Françoise Marty est la responsable de la filière hébergement de l’Adapei. Lorsque Jean-François Cheppio évoque avec nous les questions de l’autonomie, de la vie hors travail et des spcificités de la Maison d’Accueil Spécialisée sur site depuis 2012, elle se joint à nous pour apporter quelques précisions. Entretien croisé.

Françoise Marty :C’est pas un placement. Les résidents sortent de la partie hébergement quand ils veulent. La culpabilité des familles n’est pas tellement sur le placement, elle est sur le fait d’avoir simplement un enfant handicapé, et chacun doit faire avec son histoire. C’est un peu comme placer un parent dans une maison de retraite, c’est très dur à vivre, souvent. Pour les établissements que je dirige, je ne veux plus plus procéder de la même façon pour les formalités d’accueil. « Ne plus pouvoir », pour les aidants, tôt ou tard c’est inévitable. Il faut trouver des échappatoires, se dire que son enfant a besoin de vivre avec des alter-égos, comprendre qu’on est parfois trop proche. La vie en couple dans une maison c’est un modèle, mais ce n’est qu’un modèle, qui ne fonctionne pas pour tout le monde. On a beau culpabiliser, on ne peut rien faire d’autre.

JFC : Si on compare les deux secteurs, des personnes âgées et du handicap, il y a une différence fondamentale. Ma mère a 83 ans, je l’aime et je la respecte, mais je sais qu’elle va mourir un jour. C’est un moment de la vie qui est pénible, mais c’est le dernier. La vie des handicapés est structurée autour des associations de parents, presque exclusivement, c’est sublimé, il y a un genre de délégation. Ce rapport est très spécial. Les familles ont besoin de respirer, il faut s’occuper des tiers, frères et sœurs, qui peuvent être un peu délaissés, c’est du domaine de l’éducation spécialisée. C’est un domaine d’activité dynamique, le handicap, ils ont de l’autonomie, un travail, une voiture, c’est plus compliqué. Certains ne veulent pas rentrer dans leurs familles s’emmerder à regarder Drucker le dimanche !

FM : Ce sont des gens qui vivent seuls, ici. Certains ont besoin d’une aide humaine quotidienne, mais pas tous.
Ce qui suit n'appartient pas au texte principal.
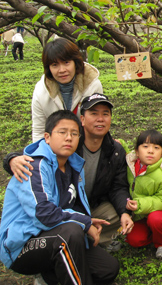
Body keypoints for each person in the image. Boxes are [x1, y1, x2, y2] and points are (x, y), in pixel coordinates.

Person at [0, 110, 119, 285]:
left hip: (55, 236)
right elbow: (44, 214)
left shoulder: (73, 166)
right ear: (47, 137)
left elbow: (72, 205)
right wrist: (84, 223)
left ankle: (51, 275)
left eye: (74, 133)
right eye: (62, 132)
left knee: (107, 269)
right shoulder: (35, 166)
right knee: (70, 233)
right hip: (22, 245)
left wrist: (84, 221)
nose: (69, 138)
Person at [4, 94, 134, 253]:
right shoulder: (69, 142)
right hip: (67, 207)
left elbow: (118, 187)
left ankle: (91, 241)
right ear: (82, 119)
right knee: (66, 226)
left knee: (117, 213)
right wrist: (12, 159)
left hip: (93, 205)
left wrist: (124, 212)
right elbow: (38, 152)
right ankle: (67, 244)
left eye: (105, 114)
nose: (100, 118)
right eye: (94, 113)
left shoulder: (115, 150)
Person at [123, 129, 162, 260]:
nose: (150, 151)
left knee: (156, 219)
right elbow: (124, 152)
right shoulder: (131, 165)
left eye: (156, 147)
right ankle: (152, 232)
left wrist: (140, 204)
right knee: (135, 241)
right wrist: (120, 143)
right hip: (141, 213)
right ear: (137, 152)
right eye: (145, 146)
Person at [31, 37, 103, 142]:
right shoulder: (41, 91)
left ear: (75, 62)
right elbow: (39, 130)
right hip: (56, 147)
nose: (62, 70)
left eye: (66, 63)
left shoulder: (92, 85)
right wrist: (43, 156)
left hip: (85, 144)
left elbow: (98, 123)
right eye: (55, 65)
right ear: (48, 68)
Une grosse psychose, une grande déficience intellectuelle, accès ou pas au travail, certains peuvent travailler, pas tous, ils ont parfois de gros problèmes psy, et ça c’est à la fois nouveau et compliqué à gérer, parce qu’ils ont de gros épisodes très difficiles, mais le reste du temps ils cogitent parfaitement bien.
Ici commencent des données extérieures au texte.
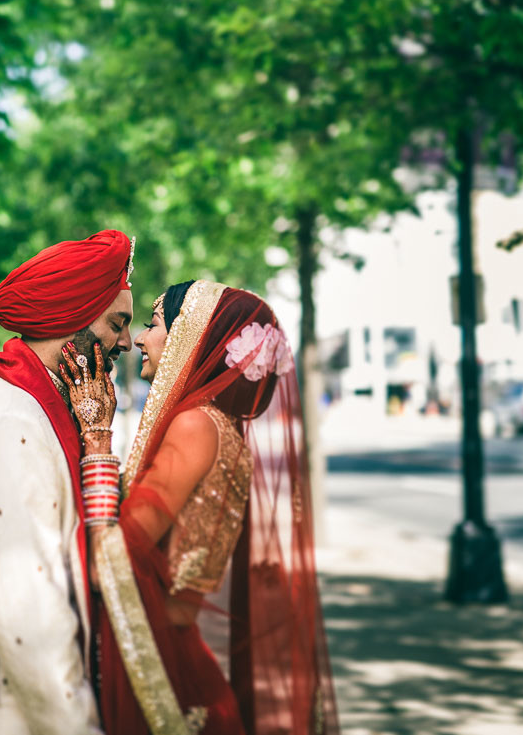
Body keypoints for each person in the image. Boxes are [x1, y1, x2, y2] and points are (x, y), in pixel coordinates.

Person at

JFC : On a aussi des retraités, ici ! Ils vont vers un autre mode de prise en charge. C’est très varié.

FM : Toute la partie travail est financée par l’Etat, la partie hébergement c’est le conseil départemental, et les soins, c’est la sécurité sociale. On navigue parfois entre ces trois budgets.

Mais vivre seul, quand on est en situation de handicap, requiert un certain courage, non ?
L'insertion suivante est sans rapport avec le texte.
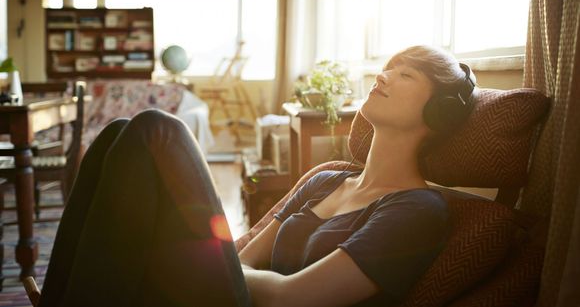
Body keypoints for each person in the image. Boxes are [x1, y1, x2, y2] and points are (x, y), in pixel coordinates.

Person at [39, 45, 477, 307]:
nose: (383, 75)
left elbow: (293, 299)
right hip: (231, 296)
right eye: (389, 65)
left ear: (438, 112)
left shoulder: (417, 209)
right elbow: (242, 259)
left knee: (158, 129)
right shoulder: (325, 181)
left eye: (406, 74)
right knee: (117, 133)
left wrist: (174, 260)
FM : Ils ont tous un studio, une kitchenette, on peut les aider pour les repas, l’éducateur est là.

JFC : Il y a aussi toutes les activités, ils sont allés aux nuits blanches du Thoronet, ils ont campé ! Pour caricaturer, ces établissements avaient une image populaire qui gravitait autour des personnes trisomiques, mais c’est très différent. Il y en a finalement très peu, ici. On ne va pas faire de clinique du handicap, mais il y a ici à la fois des personnes handicapées depuis la naissance, et d’autres qui ont décompensé, ou qui ont eu des accidents de santé. Leur état est aujourd’hui voisin de celui qui est handicapé de naissance, et c’est terrible. J’ai l’expérience, mais je reste fortement ému par ces récits de vie. Ces états là mobilisent une énergie différente chez les aidants, c’est très douloureux. Imaginons que j’ai, moi, un AVC, je vais passer de M. Cheppio à Jean-François, et ce serait un choc.

Pourquoi avoir ajouté une Maison d’Accueil Spécialisée ?

JFC : Il y a de nouvelles problématiques. C’est un gros budget, il y a 20 ans il n’y avait pas de financement pour ça. En gros, c’est un Ehpad pour les personnes lourdement handicapées. La plupart sont poly-handicapées de naissance, mais il y a aussi des accidentés de la vie. L’Adapei gère depuis longtemps un établissement pour enfants lourdement handicapées, qui ne sont qu’un passage dans le parcours. Maintenant nous avons aussi cet établissement, médicalisé. C’est un mode d’accompagnement très chargé.

Est-ce que tous ces publics se rencontrent sur le site ?

JFC : On a des temps forts, c’est une de nos valeurs, on regroupe nos publics. Chaque année au mois d’avril la ville de Puget nous aide à monter « Le Bercail chante et danse », tout le monde participe, ça rapproche les familles.